In honour of International Women’s Day, we asked Hurtubise and senior vice president, Independent Business and Agriculture, Liz Stretch, how we can make banking more inclusive for women — at connectFirst and across the financial services industry.

  1. Ask the right questions.

    Evolving the banking system to better serve women starts with asking the right questions. That’s what Stretch and her team at connectFirst have been doing for the last six months. Stretch’s role as senior vice president, Independent Business and Agriculture offers her unique insight into the challenges that women entrepreneurs, business owners and agricultural producers face.

    “Our end goal is that we understand the space well enough to create products and solutions that fill the gaps for women, whether that’s in financing, approach, or diversity within our own workforce,” she says. “We’re seeking to understand what we can do differently to increase access to financing, networks and expertise for women to start or scale up their businesses.”

  2. Listen. Really listen.

    Part of making banking work better for women means working harder to understand who they are beyond the numbers on a screen — like their bank account balance or credit score, says Hurtubise.

    “There are women entrepreneurs out there who have money, who have saved money, but who have had spotty employment or income history because maybe they’ve had kids,” she explains. “But we don’t value them and we can’t get a loan to move their startup forward.”

    “We need to come out from behind our computers and just listen,” Hurtubise adds. “What’s their story? How can we help them get access to what they need with dignity and respect? We need to meet them where they are without bias.”

  3. Break down the silos.

    The banking industry can be fairly siloed, says Hurtubise. When individual departments don’t communicate well with each other, the member is the one who suffers. Credit unions are uniquely positioned to break down those silos, she says.

    “It’s uniquely special in the banking world to be able to say, ’I see you, I believe in you, I’m willing to invest and help you,’ and actually follow through,” Hurtubise says. “If something’s gone sideways, if someone’s asking for something that’s not standard, the buck stops with me.”

    “Let’s say we’re talking about investments,” she continues. “Because of the structure of the company, we’re not competing with each other. We’re co-solving with you, and our internal partners, whether you need commercial real estate or an auto loan. We can do it all, but we do it as a team.”

    This collaborative approach helps to create a clearer picture of a member’s financial situation, making it easier to find the right products and solutions that will work for them.

  4. Think outside the box.

    Investing in women-owned businesses can look different than investing in male-led companies, says Stretch.“

    Anecdotally, we know women are typically less willing to take on higher amounts of debt,” she says.

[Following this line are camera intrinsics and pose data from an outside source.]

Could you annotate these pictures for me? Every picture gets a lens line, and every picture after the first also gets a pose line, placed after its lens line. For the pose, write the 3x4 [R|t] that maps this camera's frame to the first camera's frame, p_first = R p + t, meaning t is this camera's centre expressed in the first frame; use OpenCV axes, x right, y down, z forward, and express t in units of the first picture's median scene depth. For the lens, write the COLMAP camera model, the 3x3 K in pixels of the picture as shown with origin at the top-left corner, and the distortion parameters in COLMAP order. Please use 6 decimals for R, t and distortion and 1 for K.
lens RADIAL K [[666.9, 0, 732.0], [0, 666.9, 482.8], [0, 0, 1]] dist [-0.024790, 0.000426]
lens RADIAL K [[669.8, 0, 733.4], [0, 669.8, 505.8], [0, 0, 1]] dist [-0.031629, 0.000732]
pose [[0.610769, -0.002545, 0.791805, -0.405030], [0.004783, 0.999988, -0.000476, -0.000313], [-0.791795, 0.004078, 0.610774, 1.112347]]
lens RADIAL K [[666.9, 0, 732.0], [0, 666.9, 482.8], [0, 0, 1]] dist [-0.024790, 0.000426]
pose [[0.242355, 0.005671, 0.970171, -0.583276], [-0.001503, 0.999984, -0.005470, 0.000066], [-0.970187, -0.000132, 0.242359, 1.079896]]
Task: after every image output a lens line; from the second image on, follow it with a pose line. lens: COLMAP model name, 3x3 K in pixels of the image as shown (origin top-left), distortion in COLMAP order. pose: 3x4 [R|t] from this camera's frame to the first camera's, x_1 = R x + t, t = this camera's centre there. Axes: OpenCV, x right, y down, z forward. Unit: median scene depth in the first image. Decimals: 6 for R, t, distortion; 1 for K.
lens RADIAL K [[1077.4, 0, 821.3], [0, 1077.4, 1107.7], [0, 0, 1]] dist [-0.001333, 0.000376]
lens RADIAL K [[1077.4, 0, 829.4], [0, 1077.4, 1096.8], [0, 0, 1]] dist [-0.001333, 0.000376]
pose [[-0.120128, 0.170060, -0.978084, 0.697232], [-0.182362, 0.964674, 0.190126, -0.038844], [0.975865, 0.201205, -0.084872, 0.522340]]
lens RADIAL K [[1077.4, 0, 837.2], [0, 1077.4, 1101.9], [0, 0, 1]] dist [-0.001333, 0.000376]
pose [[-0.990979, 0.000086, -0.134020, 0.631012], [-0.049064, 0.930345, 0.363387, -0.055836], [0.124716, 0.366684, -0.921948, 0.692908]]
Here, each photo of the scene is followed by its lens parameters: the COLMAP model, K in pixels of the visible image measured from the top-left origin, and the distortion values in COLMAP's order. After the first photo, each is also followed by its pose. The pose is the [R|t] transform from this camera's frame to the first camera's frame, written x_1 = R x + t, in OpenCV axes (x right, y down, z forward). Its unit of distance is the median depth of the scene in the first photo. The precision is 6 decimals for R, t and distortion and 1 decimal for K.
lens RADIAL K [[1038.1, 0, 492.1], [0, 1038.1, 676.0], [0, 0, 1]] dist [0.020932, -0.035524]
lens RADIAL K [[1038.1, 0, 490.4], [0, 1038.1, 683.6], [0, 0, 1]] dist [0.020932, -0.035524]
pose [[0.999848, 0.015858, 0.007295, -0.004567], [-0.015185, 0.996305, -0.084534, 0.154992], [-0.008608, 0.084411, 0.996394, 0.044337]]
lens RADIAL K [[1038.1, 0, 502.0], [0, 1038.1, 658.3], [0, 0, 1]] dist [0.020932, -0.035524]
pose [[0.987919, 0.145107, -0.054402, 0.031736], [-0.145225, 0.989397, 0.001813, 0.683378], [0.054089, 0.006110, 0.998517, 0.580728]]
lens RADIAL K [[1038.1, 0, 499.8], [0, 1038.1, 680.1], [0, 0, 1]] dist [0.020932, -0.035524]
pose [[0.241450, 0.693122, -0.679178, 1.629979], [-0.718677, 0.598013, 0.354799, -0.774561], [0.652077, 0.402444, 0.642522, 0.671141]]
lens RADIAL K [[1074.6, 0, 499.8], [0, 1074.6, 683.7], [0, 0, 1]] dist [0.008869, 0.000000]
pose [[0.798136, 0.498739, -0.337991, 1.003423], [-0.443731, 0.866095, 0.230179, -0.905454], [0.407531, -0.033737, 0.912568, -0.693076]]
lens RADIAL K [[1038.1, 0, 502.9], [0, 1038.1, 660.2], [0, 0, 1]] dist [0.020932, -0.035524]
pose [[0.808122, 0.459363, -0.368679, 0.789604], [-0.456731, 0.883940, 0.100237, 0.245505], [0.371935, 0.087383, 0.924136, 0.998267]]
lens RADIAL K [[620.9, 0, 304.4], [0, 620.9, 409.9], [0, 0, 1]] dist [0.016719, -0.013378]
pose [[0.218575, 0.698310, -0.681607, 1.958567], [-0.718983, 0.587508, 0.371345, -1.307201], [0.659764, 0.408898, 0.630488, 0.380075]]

Sometimes that means that it’s a longer-term investment for financial institutions to partner with women in business.”
     
    “You’re easing into it, you’re providing advice, you’re working with them through the evolution of the whole lifecycle of their business, and you are considering the broader impact to communities and the province” adds Stretch.

  5. Representation matters.

    Stretch has heard from women members who often say they’re the only woman in the room at ag-focused events or gatherings. When they come into a connectFirst branch to talk about their financial situation, however, they’re often met by a woman advisor — who also comes from an agriculture background.

    “We really want our workforce to truly represent Alberta and consider the experiences of all women—women of colour, Indigenous women entrepreneurs, women business owners in rural areas, and women entrepreneurs living with disabilities,” says Stretch. “When people come to us we want them to feel that we understand and represent them.”

    “If we’re looking for female representation in ag, for example, and the mix of our ag advisors is too heavily weighted to male advisors, we might have to keep looking, and think about how we’re recruiting and hiring,” she adds. “This idea of banking where you belong…we want representation of everyone that makes up our province.”